Das Reibschweißen ist ein Verfahren, welches ohne eine äußere Einbringung von Wärme zwei Werkstücke miteinander verbindet. Hierbei wird durch eine Relativbewegung zwischen den Werkstücken und Druck, Reibung und damit Wärme erzeugt. Durch diese Wärme wird der Grundwerkstoff teigig und die Teile verbinden sich miteinander. Das Verfahren ermöglicht es, auch grundverschiedene Werkstoffe wie zum Beispiel Aluminium und Stahl miteinander zu verbinden. Es zeichnet sich weiterhin dadurch aus, dass nur eine relativ kleine Wärmeeinflusszone vorhanden ist.

Rotationsreibschweißen

Das Rotationsreibschweißen ist eine Sonderform des Reibschweißens. Es werden vorwiegend rotationssymmetrische Halbzeuge miteinander verbunden. Wichtige Parameter sind hierbei die Rotationsgeschwindigkeit mit der sich die Halbzeuge gegeneinander bewegen sowie der Druck mit dem die Halbzeuge zusammengepresst werden.
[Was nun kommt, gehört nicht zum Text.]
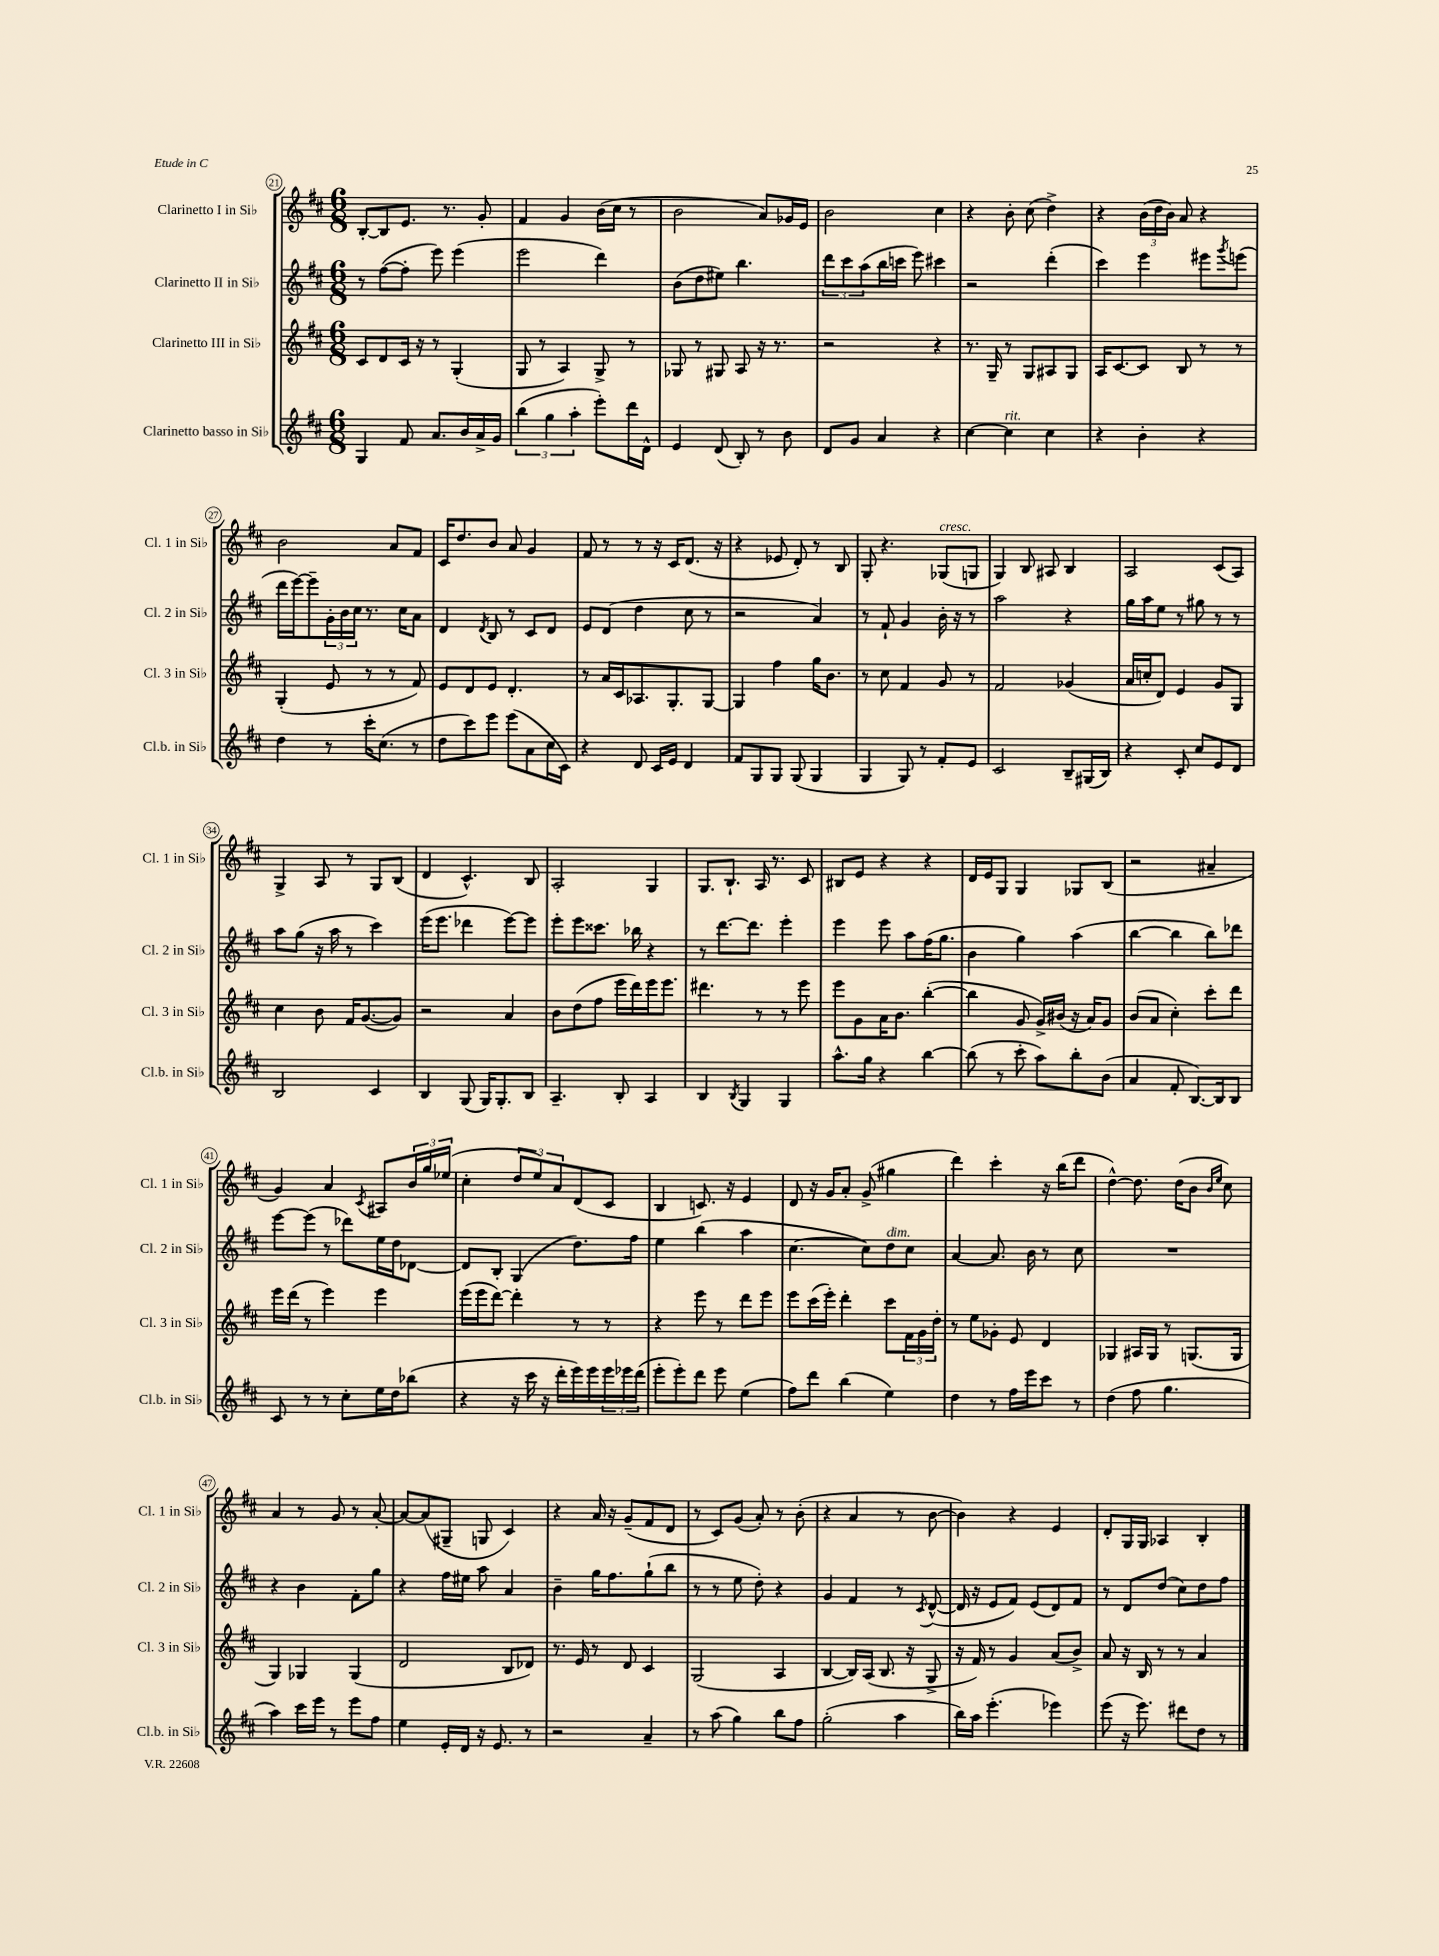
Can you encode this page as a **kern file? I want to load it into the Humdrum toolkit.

Der Grundwerkstoff wird hierbei durch die Reibungswärme teigig, so dass die beiden zu fügenden Teile sicher verbunden werden. Eingesetzt wird dieses Verfahren in der Automobilindustrie, zum Beispiel, beim Fügen von Antriebswellen.

Rührreibschweißen

Das Rührreibschweißen (friction stir welding - FSW) ist ein Verfahren um Aluminiumbleche, Kupfer- oder Tintanlegierungen miteinander zu verbinden. Hierbei werden nicht wie beim Rotationsreibschweißen die Werkstücke bewegt, sondern es wird ein rotierender Dorn durch den Spalt der zu verbindenden Teile geführt. Das Friction Stir-Schweißen von Aluminium zeigt hohe Festigkeitswerte, und es treten keine Poren oder Verunreinigungen auf. Zug- und Biegetests zeigen sehr gute Werte. Die Daten der Dauerfestigkeitstests sind sogar besser als bei anderen Schweißverfahren. Außerdem ist die Naht weitgehend spannungsarm und hat eine perfekte Wurzelausbildung wenn nur von einer Seite geschweißt wird. Dadurch wird auch die Nacharbeit reduziert. Das Friction Stir-Schweißen eignet sich gut für das Verbinden von Strangpreßprofilen und flachen Platten in einem Wanddickenbereich von 1,6 mm bis 30 mm. Über 15 mm Wanddicke wird von beiden Seiten geschweißt, und bis 30 mm kann man überlappend von beiden Seiten schweißen.

Reparatur- und Hartauftragsschweißen

Es steht eine ganze Reihe von Auftragsschweiß-Technologien zur Verfügung, die dem verschlissenen Teil ein neues und oftmals längeres Leben schenken. Eine Vielzahl von Schweißgutlegierungen verleiht dem reparierten Bauteil eine erhöhte Beständigkeit gegen verschiedene Verschleißarten auch in Kombination mit Schlagbeanspruchung oder Korrosion. Oft ist die Standzeit des reparierten Teiles höher als die des Neuteiles. Deshalb wird bereits bei der Herstellung neuer Bauteile häufig eine Verschleißschutzschicht mittels Schweißen aufgetragen. Je nach Verschleiß- und Beanspruchungsart steht eine große Auswahl geeigneter Schweißzusätze mit unterschiedlich hoher Beständigkeit gegen bestimmte Verschleißarten, Korrosion, Hitze usw. zur Verfügung, die auf das beanspruchte Bauteilareal aufgetragen werden. Dies kann sowohl lokal begrenzt (z.B. Ventilsitz einer Armatur), als auch großflächig (z.B. Oberläche einer Stranggußrolle) geschehen. Neben traditionellen Einsatzgebieten, wie Bergbau und Tiefbau, findet das Auftragsschweißen heute auch in vielen anderen Industriezweigen Anwendung.